US: Media (like video/documents) in learning activities not showing

Incident Report for FeedbackFruits

Postmortem

Context
The FeedbackFruits product consists of multiple modules that perform various tasks, such as storing activities, synchronizing grades and handling file uploads by students and teachers. This latter module, the Media Service, also handles serving uploaded files. This enables activities such as Interactive Video and Interactive Document to display their respective file types. Like all other FeedbackFruits services, this service has a unique instance per region.

Files in the Media Service can be stored in various ways, but the two relevant ones are the FeedbackFruits file storage system (Azure Blob Storage) and a so-called URL store, where the file is located on a third-party server (e.g. a PDF on Wikipedia, or a video on Panopto) which we point to.
When a file is served to a user, it may require conversion from one filetype to another. In this instance, the relevant conversion involved converting a SRT subtitle file to a VTT subtitle file that is suitable for usage in a browser context.

Incident
On 2026-02-02 at 15:11 UTC we received an automated notification that the Media Service was, intermittently, not available in the US region. At 16:39 UTC on the same day, our support personnel raised the same issue through our internal escalation channels. Following an initial investigation into the issue, at 17:03 UTC an incident was created on our status page.

Inspection of the log files for the Media Service in the US region revealed that a request for a specific SRT file was causing the Media Service to crash, every time this file was requested. The direct cause for this was that the file was persisted as a malformed URL store. These files were created by an earlier issue, where a very limited amount of files (144 in the US region) would be physically stored on our Azure Blob Storage instance, but instead of pointing to this file, our records would point to a URL that points to this file. This particular URL would, as part of our security best-practices, expire after 24 hours, thus preventing the Media Service from converting or serving this file.

This would normally not be problematic, as the Media Service is built with such scenarios in mind. However, the conversion path for SRT to VTT files was susceptible to crashing if the input file is malformed, as was the case here.
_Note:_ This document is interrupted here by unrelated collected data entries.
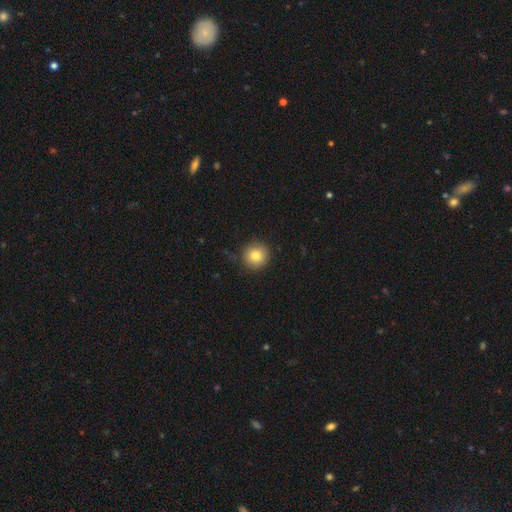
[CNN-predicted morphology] A smooth galaxy with no disk features (81%) that is round (93%). Merging: none (88%).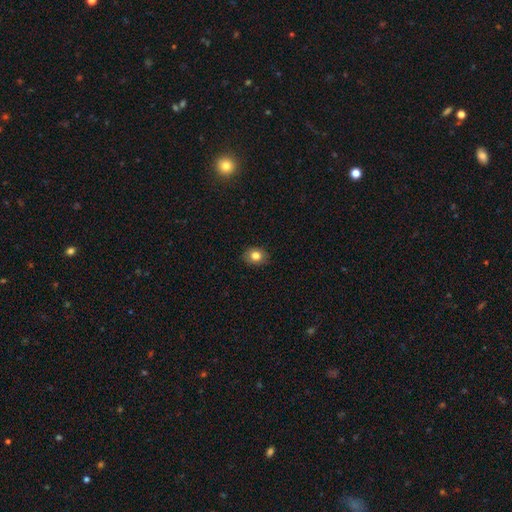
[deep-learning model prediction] This is clearly a smooth galaxy (81%). How rounded: possibly round (50%). Merging: clearly none (87%).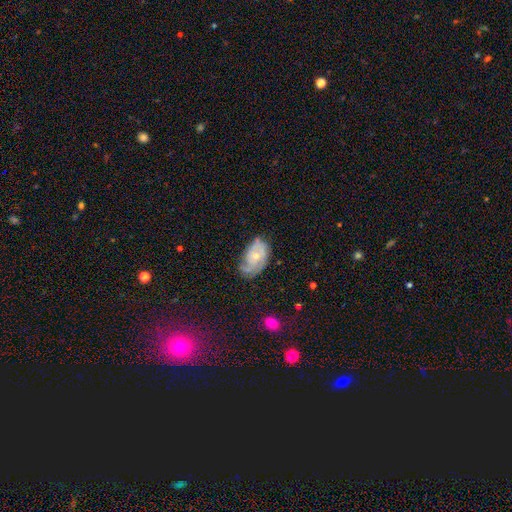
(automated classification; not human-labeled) A featured or disk galaxy (64%) with no bar (76%), tight (50%) spiral arms (83%) and a small central bulge (58%). Merging: none (52%).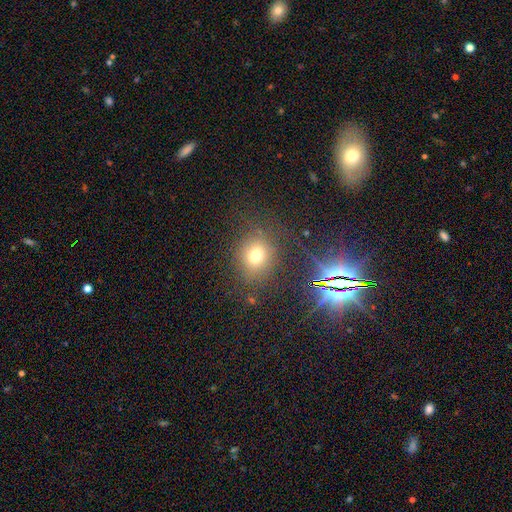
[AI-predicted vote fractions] A smooth galaxy with no disk features (68%) that is round (64%). Merging: none (76%).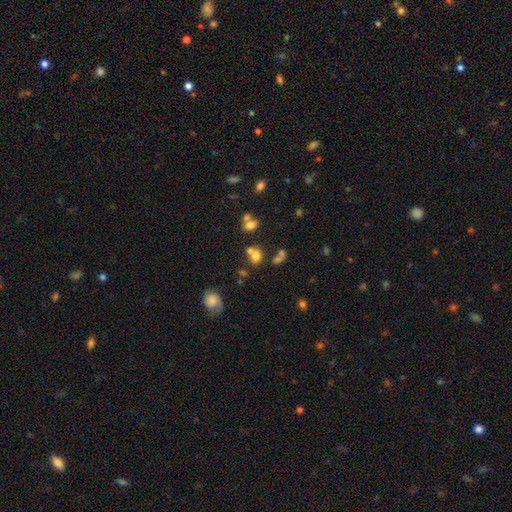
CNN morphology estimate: Smooth or featured? smooth (70%)
How rounded? round (54%)
Merging? none (44%)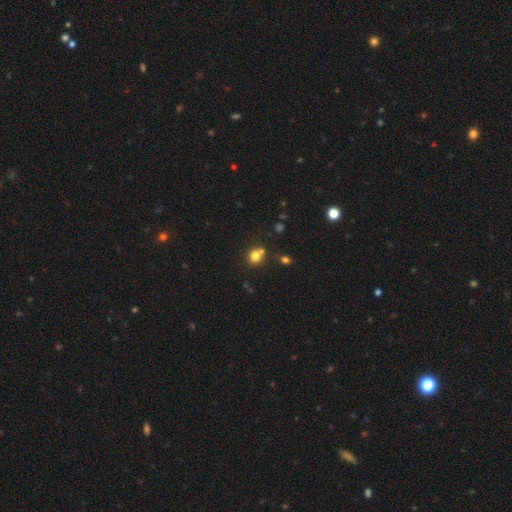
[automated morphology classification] Smooth or featured? smooth (77%)
How rounded? round (82%)
Merging? none (59%)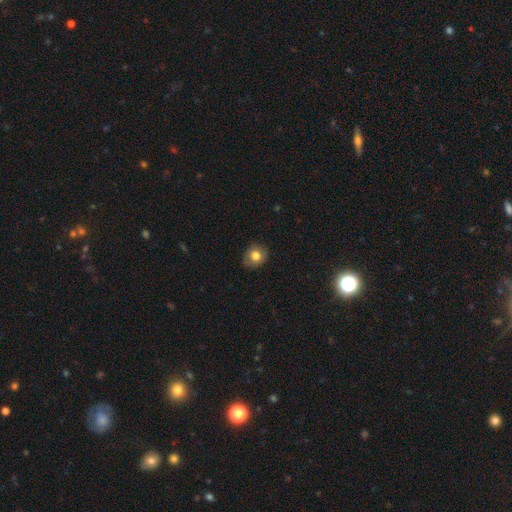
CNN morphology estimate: smooth_or_featured: smooth (p=0.76) [alt: featured or disk p=0.15]
how_rounded: round (p=0.65) [alt: in between p=0.34]
merging: none (p=0.81) [alt: minor disturbance p=0.15]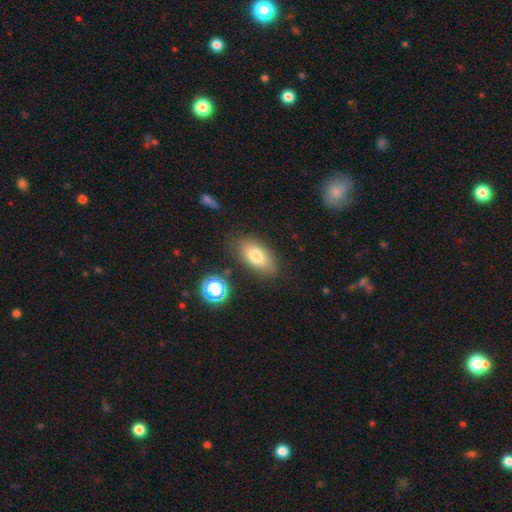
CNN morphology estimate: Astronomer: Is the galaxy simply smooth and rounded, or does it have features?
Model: smooth — 78%.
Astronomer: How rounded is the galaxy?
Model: in between — 90%.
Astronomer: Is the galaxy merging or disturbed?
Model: none — 83%.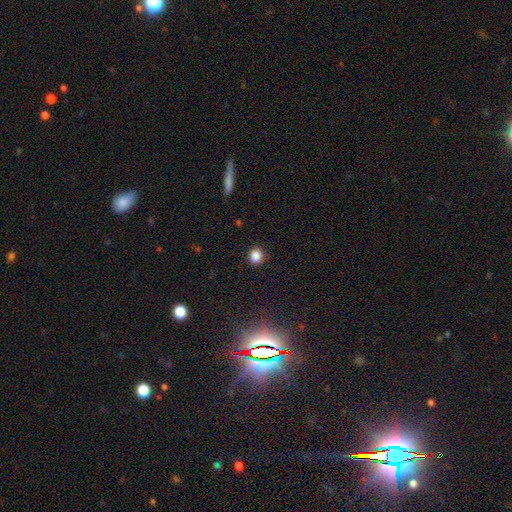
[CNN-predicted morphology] type=smooth (85%); roundness=round (75%); merging=none (89%).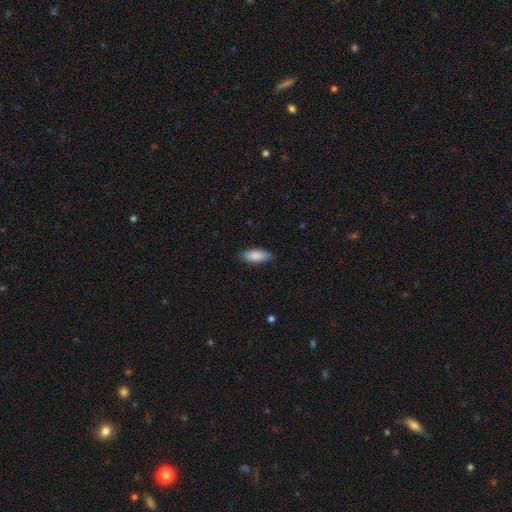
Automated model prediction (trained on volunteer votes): smooth-or-featured: smooth: 89% | star or artifact: 6% | featured or disk: 6%
  how-rounded: in between: 82% | cigar-shaped: 16% | round: 2%
  merging: none: 85% | minor disturbance: 12% | major disturbance: 2% | merger: 1%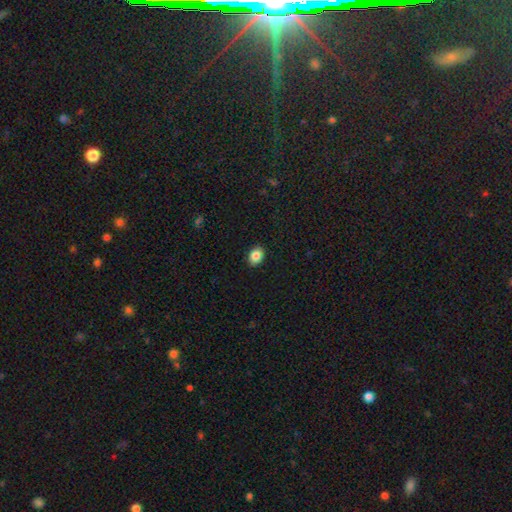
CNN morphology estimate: Smooth or featured? Predicted: smooth (p=0.86). How rounded? Predicted: in between (p=0.66). Merging? Predicted: none (p=0.90).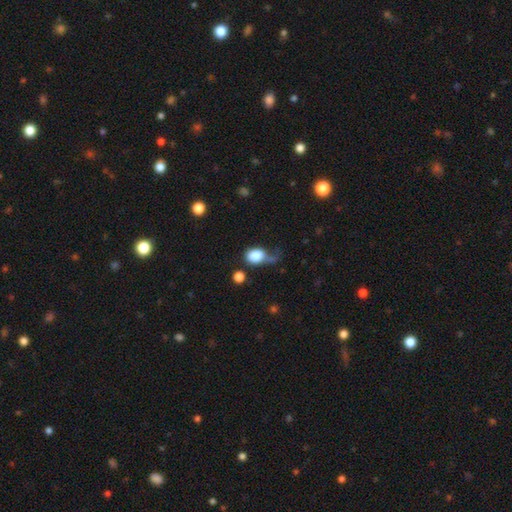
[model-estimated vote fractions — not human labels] Smooth or featured? smooth (81%)
How rounded? in between (59%)
Merging? none (32%)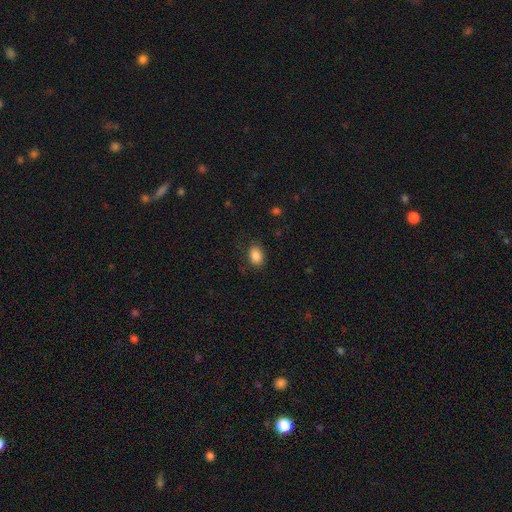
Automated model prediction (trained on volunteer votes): Q: Smooth or featured?
A: smooth (86%); runner-up: star or artifact (9%)
Q: How rounded?
A: in between (75%); runner-up: round (24%)
Q: Merging?
A: none (83%); runner-up: minor disturbance (12%)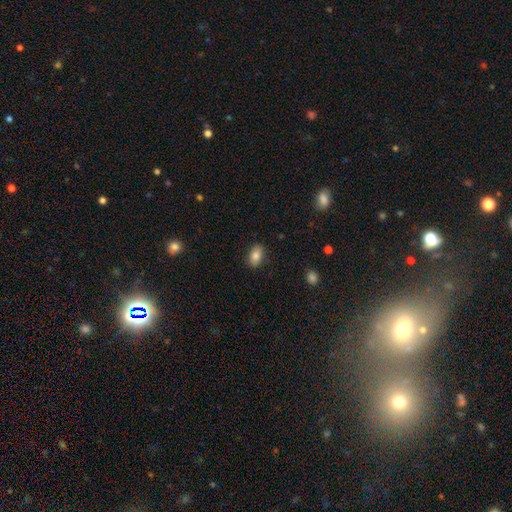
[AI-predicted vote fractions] smooth 83%, featured or disk 8%, star or artifact 8%. Down the decision tree: how rounded — in between (90%); merging — none (87%).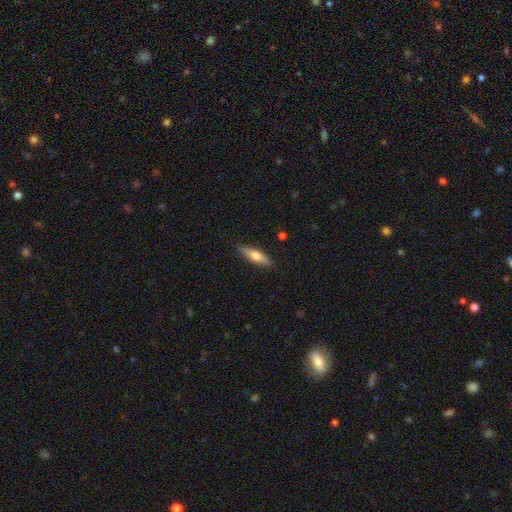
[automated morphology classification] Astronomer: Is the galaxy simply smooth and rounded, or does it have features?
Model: smooth — 67%.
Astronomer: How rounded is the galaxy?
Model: cigar-shaped — 57% (runner-up: in between, 41%).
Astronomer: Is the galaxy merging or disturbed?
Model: none — 86%.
Any time this particular file would be requested, it would crash the pods hosting the Media Service. Automatic retries for this file from our web application and worker queue would therefore effectively prevent the Media Service from serving files to other clients.

Impact
Users in the US region experienced failures when loading media assets for activities relying on the Media Service, including Interactive Video and Interactive Document. In practice, this resulted in media files failing to load or timing out for end users. Other regions were unaffected.

Resolution
At 17:09 UTC, the issue was identified by engineers. Following automated conversion of these 144 malformed files, at 17:21 UTC, the incident was resolved and traffic to the Media service was able to resume as normal.

Mitigations
The direct cause for this incident, the existence of malformed files, has been addressed as part of the resolution. Previously, a fix was already introduced to prevent these malformed files from being created going forward, but existing malformed files were not removed in the US region due to human error. Going forward, we will utilize automated migrations for the Media Service to prevent manual scripts from not being applied properly to each region.

Furthermore, the automated notification for downtime in the US region was not accurately reporting the nature of the incident, which was sustained rather than intermittent as the automated alerting system would suggest. We will adjust our monitoring to better account for momentary re-availability of services that are experiencing prolonged downtime, as to not misrepresent issues that are affecting real users.

Finally, an error in the conversion from SRT to VTT allowed the application to continuously crash - this should not be the case for any conversion path, and we will be rolling out changes shortly to prevent this conversion from bringing down the whole application when a single malformed file fails to convert. This effort will include regression testing on all existing conversion paths to prevent similar scenarios from occurring in the future.

Posted Feb 03, 2026 - 17:45 UTC

Resolved

The issue causing reduced availability for media in the FeedbackFruits US region has been fully resolved. We will continue to monitor system performance to ensure stability.
Posted Feb 02, 2026 - 17:45 UTC

Monitoring

Fix has been implemented and we're monitoring the rollout, traffic is returning to normal. No regions other than US were affected.
Posted Feb 02, 2026 - 17:22 UTC

Identified

The issue has been identified and a fix is being implemented.
Posted Feb 02, 2026 - 17:10 UTC

Investigating

We are currently investigating this issue. Based on our current assessment, this issue is only affecting customers on our US hosting region.
Posted Feb 02, 2026 - 17:03 UTC
This incident affected: United States (Media).